A imagem de Jesus Cristo que conhecemos pela arte sacra é, quase sempre, um homem branco, barbas fartas, cabelos castanhos longos e olhos azuis. Esse é o Jesus caucasiano, o de olhos claros, que vem do Renascimento italiano. Contudo, Jesus não é europeu, como bem sabemos, mas um judeu com suas características peculiares – um homem típico do Oriente Médio. Precisamos pensar em resgatar e apresentar esse ser humano concreto que habitou na Palestina no início da era cristã, e não essa idealização cultural da aparência de Jesus, que tem objetivos, muitas vezes, escusos e dominadores.
Se encaixarmos essa imagem criada pela arte sacra, especialmente a da renascença italiana, neste texto de João que lemos, não vai dar para ter muita coerência. Aquela imagem doce e meiga do Jesus que conhecemos por essas expressões artísticas não combinam com o sujeito irado que enfrentou os camelôs de Jerusalém.
A imagem do Jesus zangado e bravo pode ser um tanto chocante para nós, mas ela é extremamente necessária. É possível que muitos ousem a dizer que: “Não quero esse Jesus! Tá muito agressivo!”, mas não temos como fugir da verdade textual bíblica. Precisamos enxergar quem é Jesus como um todo, manso e meigo, sim, mas também irado e zangado.
Jesus era um homem forte, vigoroso e corajoso que teve a coragem de enfrentar a hipocrisia, a injustiça e o pecado quando Ele os encontrou; e enfrentou com a fúria necessária. Mas neste texto que lemos, a Sua ação agressiva agora foi longe demais, no que diz respeito às autoridades do templo. Aquele homem de Nazaré era uma ameaça direta a tudo o que aqueles corruptos amavam e de onde tiravam seu sustento – sustento escuso e corrompido! Ele não foi nada, nada mesmo, politicamente correto…
Um dos maiores obstáculos para a prática da exegese bíblica salutar é a ignorância dos contextos históricos, sociais, e culturais dos textos envolvidos. A adoração no Templo de Jerusalém consistia principalmente em oferecer sacrifícios de animais para Yahweh. Muitos dos fiéis que frequentavam o templo eram peregrinos, viajando dias e semanas para poder adorar, atravessando desertos em caravanas ou em animais de carga, ou mesmo a pé. Transportar animais para oferendas era quase uma impossibilidade. Para ajudá-los em sua devoção religiosa, comerciantes se especializaram em vender animais aos peregrinos para que pudessem cumprir com seus deveres religiosos – sob a concessão das autoridades do templo, que apropriavam das propinas que cobravam dos vendedores.

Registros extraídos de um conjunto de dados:
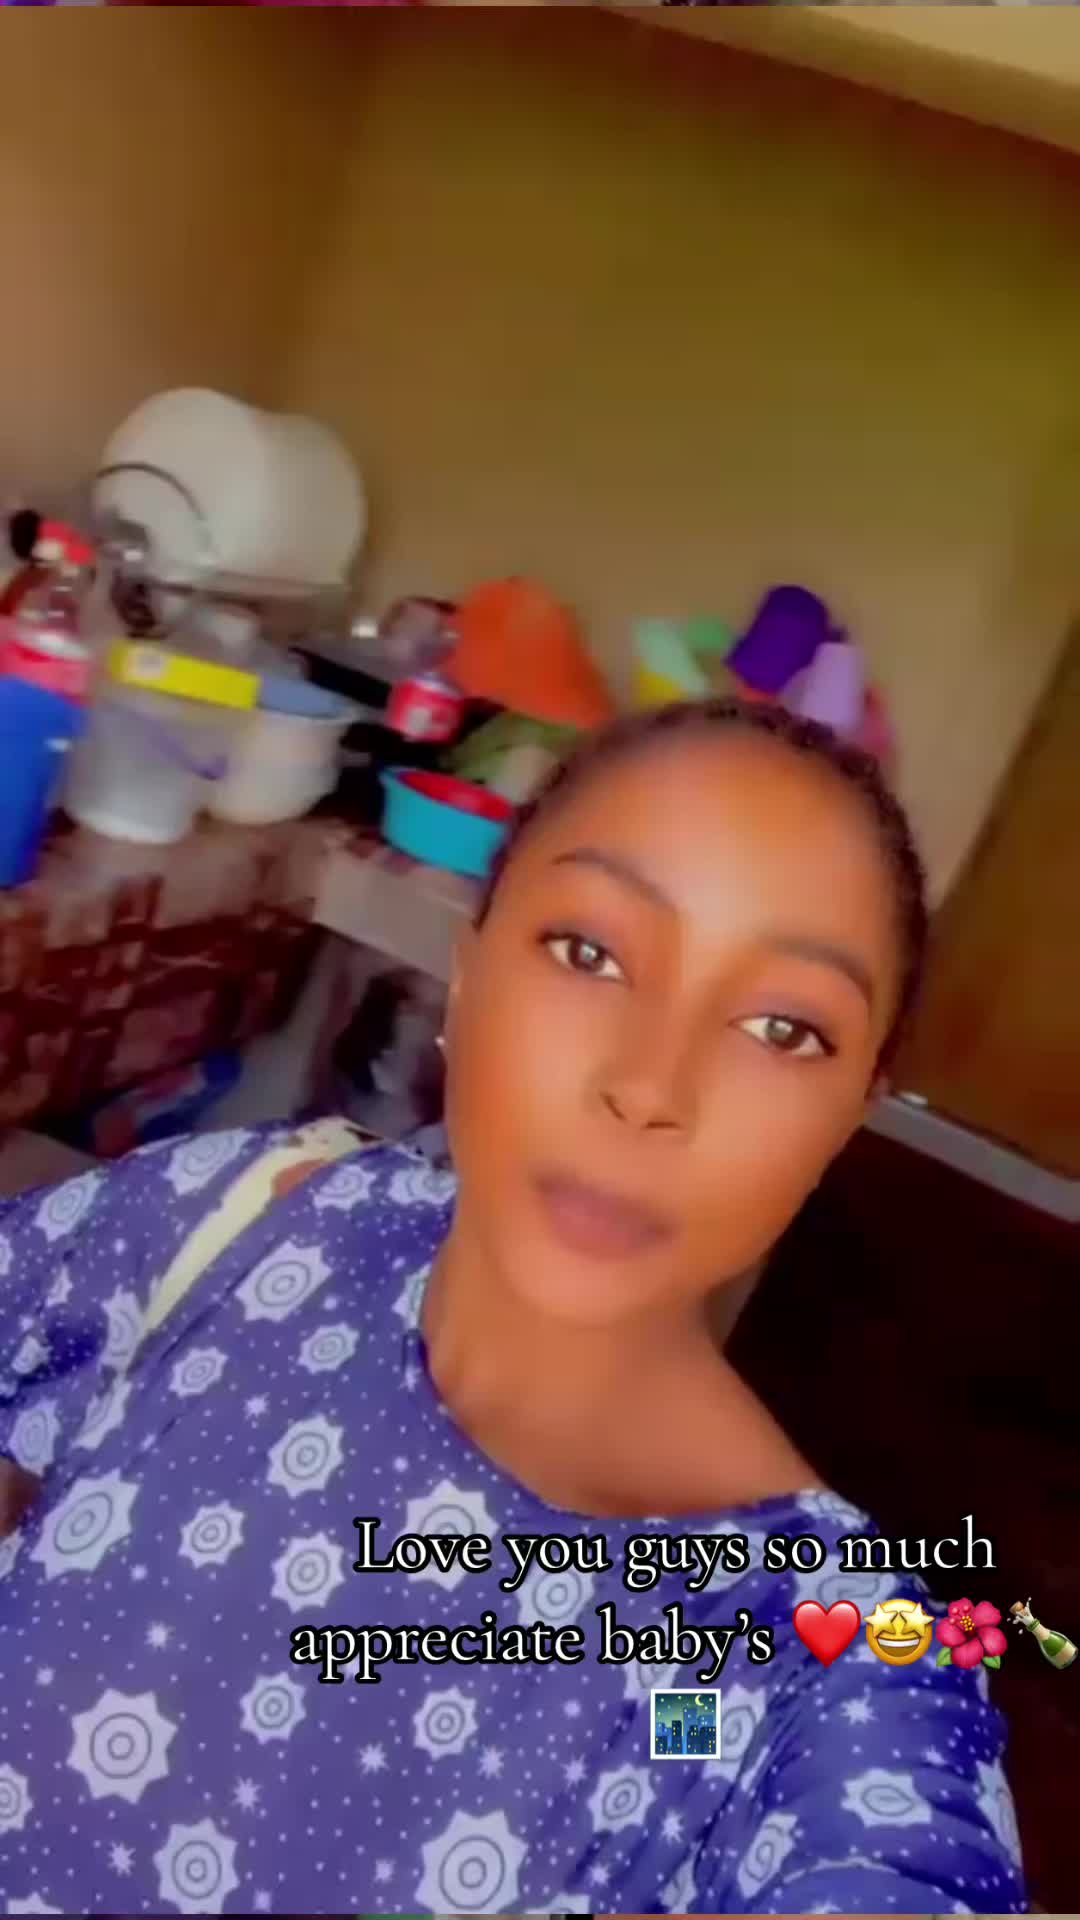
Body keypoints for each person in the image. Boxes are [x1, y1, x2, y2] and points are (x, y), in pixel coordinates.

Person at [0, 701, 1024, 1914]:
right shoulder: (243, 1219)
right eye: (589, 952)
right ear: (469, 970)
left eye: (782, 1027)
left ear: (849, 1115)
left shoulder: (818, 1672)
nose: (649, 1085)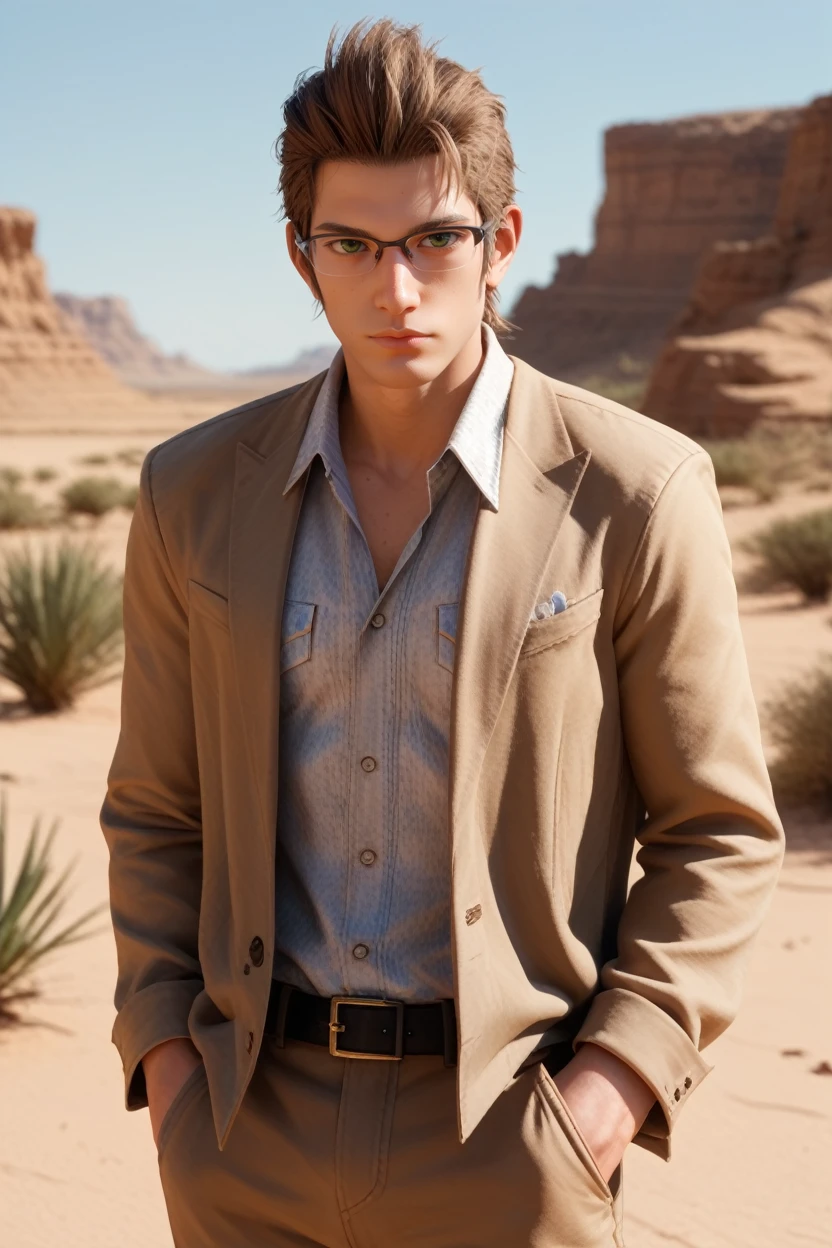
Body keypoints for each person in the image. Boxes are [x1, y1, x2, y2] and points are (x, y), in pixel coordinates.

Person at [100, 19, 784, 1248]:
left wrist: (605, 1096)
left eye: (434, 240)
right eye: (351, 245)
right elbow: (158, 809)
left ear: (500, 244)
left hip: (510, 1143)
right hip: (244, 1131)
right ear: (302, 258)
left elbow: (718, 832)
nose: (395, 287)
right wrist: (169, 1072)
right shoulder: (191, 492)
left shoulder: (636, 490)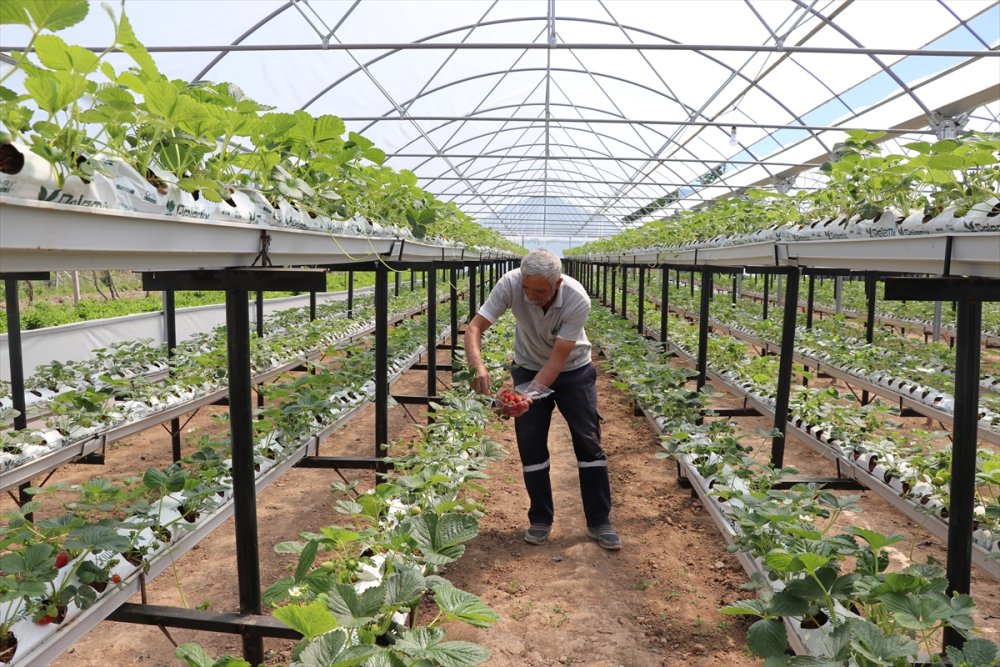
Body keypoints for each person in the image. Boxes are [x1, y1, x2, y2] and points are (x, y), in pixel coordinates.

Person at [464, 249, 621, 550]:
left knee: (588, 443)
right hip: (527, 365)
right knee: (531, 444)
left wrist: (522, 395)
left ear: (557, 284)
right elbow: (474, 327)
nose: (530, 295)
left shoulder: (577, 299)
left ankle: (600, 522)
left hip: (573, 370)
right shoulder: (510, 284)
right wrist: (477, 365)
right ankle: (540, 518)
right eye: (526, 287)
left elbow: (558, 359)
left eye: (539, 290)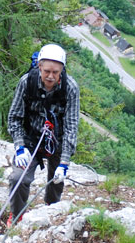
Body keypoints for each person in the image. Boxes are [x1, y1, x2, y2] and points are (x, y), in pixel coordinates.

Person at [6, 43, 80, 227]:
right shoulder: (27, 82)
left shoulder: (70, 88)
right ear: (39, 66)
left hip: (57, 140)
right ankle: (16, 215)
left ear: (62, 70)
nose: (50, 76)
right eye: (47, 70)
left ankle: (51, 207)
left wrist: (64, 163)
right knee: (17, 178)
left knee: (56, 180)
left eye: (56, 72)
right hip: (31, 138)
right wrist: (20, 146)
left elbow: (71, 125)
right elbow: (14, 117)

## Tarefa 1
Diga se cada afirmação abaixo está de acordo com o texto sobre Jesus no templo, respondendo sim ou não e citando as palavras do texto que decidem a questão. (a) A imagem do Jesus de olhos claros tem origem no Renascimento italiano. (b) Os peregrinos costumavam trazer de casa os animais para as oferendas. (c) Jesus foi politicamente correto diante das autoridades do templo.
## Tarefa 2
Prossiga o texto sobre Jesus no templo a partir da última frase apresentada.

## Resposta 1
(a) Sim: "Esse é o Jesus caucasiano, o de olhos claros, que vem do Renascimento italiano."
(b) Não: "Transportar animais para oferendas era quase uma impossibilidade."
(c) Não: "Ele não foi nada, nada mesmo, politicamente correto"

## Resposta 2
Há de se entender também que, como os judeus vinham de todo o mundo civilizado para adorar em Jerusalém, eles obviamente não carregavam as moedas usadas no templo, então esse problema foi resolvido com a criação de mesas no pátio com “cambistas” que trocariam a moeda do templo por dinheiro estrangeiro. Os sacerdotes não lucravam apenas com a venda dos animais, tiravam proveito também da conversão do dinheiro utilizado no pagamento. Portanto, os cambistas estavam nos pátios externos do templo trocando moedas a uma taxa exorbitante e, na época de Cristo, essa “conveniência” se tornou uma oportunidade para roubar os peregrinos.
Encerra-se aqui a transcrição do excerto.